= Gene Kan =

American computer programmer (1977–2002)

Gene Kan (September 6, 1976 — June 29, 2002) was a British-born Chinese American peer-to-peer file-sharing programmer who was among the first programmers to produce an open-source version of the file-sharing application that implemented the Gnutella protocol. Kan worked together with Spencer Kimball on the program called "gnubile" licensed under the GNU General Public License. Kan graduated from the University of California, Berkeley in 1997 with a major in electrical engineering and computer science , and was a member of the student club the eXperimental Computing Facility (XCF).

In June 2000, when Kan was 24, he formed a distributed search engine known as InfraSearch.com with Steve Waterhouse and another friend. Netscape co-founder Marc Andreessen was an investor in the start-up. InfraSearch was purchased by Sun Microsystems on March 6, 2001 for $12.5M USD in Sun stock options. The acquisition became part of the JXTA project at Sun. Kan joined Sun as an employee, and continued to work with the technology.

Kan was relatively well known in internet circles for a testimony he gave in July 2000 at the Senate Judiciary Committee Hearing on "Intellectual Property in the Digital Age". Metallica drummer Lars Ulrich, Sony CEO Fred Ehrlich, and others also gave testimony at the hearing. In his account, as the United States Senate decides the fate of companies like Napster, he stressed that "technology moves forward and leaves the stragglers behind," and that "the adopters always win, and the stalwarts always lose". Kan was advocate of peer-to-peer (P2P) computing and some credit him, along with other Gnutella pioneers, as its originator. He argued that it is part of an emergent technological area called distributive computing.

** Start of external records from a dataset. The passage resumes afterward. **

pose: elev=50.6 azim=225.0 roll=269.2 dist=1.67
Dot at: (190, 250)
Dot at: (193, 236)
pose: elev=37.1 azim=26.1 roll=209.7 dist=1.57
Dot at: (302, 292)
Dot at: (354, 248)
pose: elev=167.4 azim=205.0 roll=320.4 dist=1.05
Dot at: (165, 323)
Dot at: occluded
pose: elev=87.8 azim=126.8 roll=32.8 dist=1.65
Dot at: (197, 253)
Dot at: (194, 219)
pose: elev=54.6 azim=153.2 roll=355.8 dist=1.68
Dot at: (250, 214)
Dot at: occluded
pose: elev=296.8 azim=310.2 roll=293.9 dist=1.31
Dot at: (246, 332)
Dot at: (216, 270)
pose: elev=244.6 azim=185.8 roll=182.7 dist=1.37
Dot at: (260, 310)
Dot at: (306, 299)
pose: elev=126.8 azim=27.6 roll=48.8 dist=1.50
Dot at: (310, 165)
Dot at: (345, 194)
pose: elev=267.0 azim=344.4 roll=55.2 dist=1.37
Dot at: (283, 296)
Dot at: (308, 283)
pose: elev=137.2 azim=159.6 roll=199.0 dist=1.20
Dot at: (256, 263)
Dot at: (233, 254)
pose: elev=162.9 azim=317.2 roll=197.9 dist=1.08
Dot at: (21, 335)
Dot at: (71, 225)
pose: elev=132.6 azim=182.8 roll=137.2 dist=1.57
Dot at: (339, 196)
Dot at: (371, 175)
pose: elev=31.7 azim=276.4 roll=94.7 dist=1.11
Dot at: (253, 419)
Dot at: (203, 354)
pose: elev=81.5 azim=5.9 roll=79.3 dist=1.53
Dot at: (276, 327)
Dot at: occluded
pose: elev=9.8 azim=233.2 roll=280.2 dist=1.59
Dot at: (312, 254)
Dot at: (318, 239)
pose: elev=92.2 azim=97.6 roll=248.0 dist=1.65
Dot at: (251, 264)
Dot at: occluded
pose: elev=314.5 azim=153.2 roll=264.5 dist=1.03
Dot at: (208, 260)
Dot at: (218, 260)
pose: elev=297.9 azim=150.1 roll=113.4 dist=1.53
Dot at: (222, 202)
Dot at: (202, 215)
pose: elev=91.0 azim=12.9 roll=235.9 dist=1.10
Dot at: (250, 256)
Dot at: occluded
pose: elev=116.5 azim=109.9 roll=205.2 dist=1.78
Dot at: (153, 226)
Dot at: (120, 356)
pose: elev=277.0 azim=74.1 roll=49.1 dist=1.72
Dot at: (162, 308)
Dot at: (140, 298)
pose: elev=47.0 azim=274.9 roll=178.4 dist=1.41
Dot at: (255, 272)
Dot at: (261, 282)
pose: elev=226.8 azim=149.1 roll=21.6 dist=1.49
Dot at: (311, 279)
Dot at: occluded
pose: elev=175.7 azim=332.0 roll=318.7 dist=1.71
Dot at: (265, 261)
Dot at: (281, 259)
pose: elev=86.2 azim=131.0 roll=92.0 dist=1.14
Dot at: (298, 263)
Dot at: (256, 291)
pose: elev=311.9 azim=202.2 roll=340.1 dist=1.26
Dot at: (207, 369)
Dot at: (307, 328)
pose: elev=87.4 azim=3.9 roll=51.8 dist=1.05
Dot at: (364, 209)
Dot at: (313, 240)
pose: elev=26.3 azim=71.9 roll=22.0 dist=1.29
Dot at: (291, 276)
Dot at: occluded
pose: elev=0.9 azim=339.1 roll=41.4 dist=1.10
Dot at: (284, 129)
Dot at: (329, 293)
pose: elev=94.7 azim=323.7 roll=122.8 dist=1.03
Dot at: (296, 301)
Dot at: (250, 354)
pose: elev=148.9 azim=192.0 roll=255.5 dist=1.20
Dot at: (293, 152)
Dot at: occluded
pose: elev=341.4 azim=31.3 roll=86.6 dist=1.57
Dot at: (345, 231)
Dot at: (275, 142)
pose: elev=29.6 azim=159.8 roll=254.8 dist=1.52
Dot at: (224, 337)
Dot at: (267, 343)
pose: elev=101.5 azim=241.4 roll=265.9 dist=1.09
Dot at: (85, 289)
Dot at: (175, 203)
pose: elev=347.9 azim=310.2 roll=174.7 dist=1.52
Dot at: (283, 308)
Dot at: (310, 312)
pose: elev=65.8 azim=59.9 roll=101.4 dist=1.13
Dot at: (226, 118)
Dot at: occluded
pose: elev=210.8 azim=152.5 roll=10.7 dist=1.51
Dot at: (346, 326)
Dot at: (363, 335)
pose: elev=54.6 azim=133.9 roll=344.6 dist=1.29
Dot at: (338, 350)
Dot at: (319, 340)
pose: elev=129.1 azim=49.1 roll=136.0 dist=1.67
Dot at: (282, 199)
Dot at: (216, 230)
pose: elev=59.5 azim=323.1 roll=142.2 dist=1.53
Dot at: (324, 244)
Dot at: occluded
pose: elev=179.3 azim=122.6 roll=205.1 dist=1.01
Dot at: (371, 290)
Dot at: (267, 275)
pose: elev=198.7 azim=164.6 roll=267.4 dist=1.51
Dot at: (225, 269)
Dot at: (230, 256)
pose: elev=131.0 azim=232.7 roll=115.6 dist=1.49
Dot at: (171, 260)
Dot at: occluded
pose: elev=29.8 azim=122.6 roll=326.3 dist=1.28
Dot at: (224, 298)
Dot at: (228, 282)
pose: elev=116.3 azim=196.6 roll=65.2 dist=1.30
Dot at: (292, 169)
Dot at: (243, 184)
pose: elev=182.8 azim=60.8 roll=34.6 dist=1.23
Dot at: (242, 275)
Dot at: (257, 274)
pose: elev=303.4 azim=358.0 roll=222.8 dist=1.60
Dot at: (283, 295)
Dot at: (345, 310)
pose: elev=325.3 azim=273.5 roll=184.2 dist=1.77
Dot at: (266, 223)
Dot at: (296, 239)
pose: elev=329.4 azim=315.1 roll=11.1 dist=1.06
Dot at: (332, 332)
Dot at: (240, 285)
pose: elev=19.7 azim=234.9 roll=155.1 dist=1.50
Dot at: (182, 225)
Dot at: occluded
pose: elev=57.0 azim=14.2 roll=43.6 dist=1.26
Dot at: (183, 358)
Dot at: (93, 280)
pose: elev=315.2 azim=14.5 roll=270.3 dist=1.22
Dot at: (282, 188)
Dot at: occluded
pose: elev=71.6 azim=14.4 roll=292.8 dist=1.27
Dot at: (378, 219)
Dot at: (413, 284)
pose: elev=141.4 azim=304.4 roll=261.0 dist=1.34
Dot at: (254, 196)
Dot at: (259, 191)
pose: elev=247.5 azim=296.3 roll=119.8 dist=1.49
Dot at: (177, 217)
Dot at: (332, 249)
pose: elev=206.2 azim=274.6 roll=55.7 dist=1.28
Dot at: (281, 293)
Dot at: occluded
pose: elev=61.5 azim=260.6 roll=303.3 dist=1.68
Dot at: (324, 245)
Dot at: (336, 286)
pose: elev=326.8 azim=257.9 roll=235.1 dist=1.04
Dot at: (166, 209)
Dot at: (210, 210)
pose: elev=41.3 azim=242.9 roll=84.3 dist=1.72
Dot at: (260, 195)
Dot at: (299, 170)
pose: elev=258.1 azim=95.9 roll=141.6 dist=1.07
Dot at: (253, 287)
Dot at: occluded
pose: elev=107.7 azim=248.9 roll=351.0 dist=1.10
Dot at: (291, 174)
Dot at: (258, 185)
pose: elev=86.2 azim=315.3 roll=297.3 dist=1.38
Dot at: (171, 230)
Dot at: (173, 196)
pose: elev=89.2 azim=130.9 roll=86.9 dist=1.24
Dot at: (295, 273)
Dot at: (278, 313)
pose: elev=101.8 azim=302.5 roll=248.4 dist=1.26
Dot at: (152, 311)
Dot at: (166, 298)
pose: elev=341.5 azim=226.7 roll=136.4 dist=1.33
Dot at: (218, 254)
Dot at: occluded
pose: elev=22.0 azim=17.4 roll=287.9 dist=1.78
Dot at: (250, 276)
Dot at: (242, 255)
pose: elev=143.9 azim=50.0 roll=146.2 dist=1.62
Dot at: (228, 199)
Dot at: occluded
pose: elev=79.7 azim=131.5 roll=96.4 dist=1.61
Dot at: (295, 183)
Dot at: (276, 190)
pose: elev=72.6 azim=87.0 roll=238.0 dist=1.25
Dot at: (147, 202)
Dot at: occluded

On June 29, 2002, he committed suicide. The cause of death was a single gunshot wound to the head. Kan was 25 years old. Prior to taking his life, Kan updated an electronic copy of his resume hosted on a University of California, Berkeley server to read "Summary: Sad example of a human being. Specializing in failure." An independent documentary film was planned for Gene Kan after he died, but it never started production.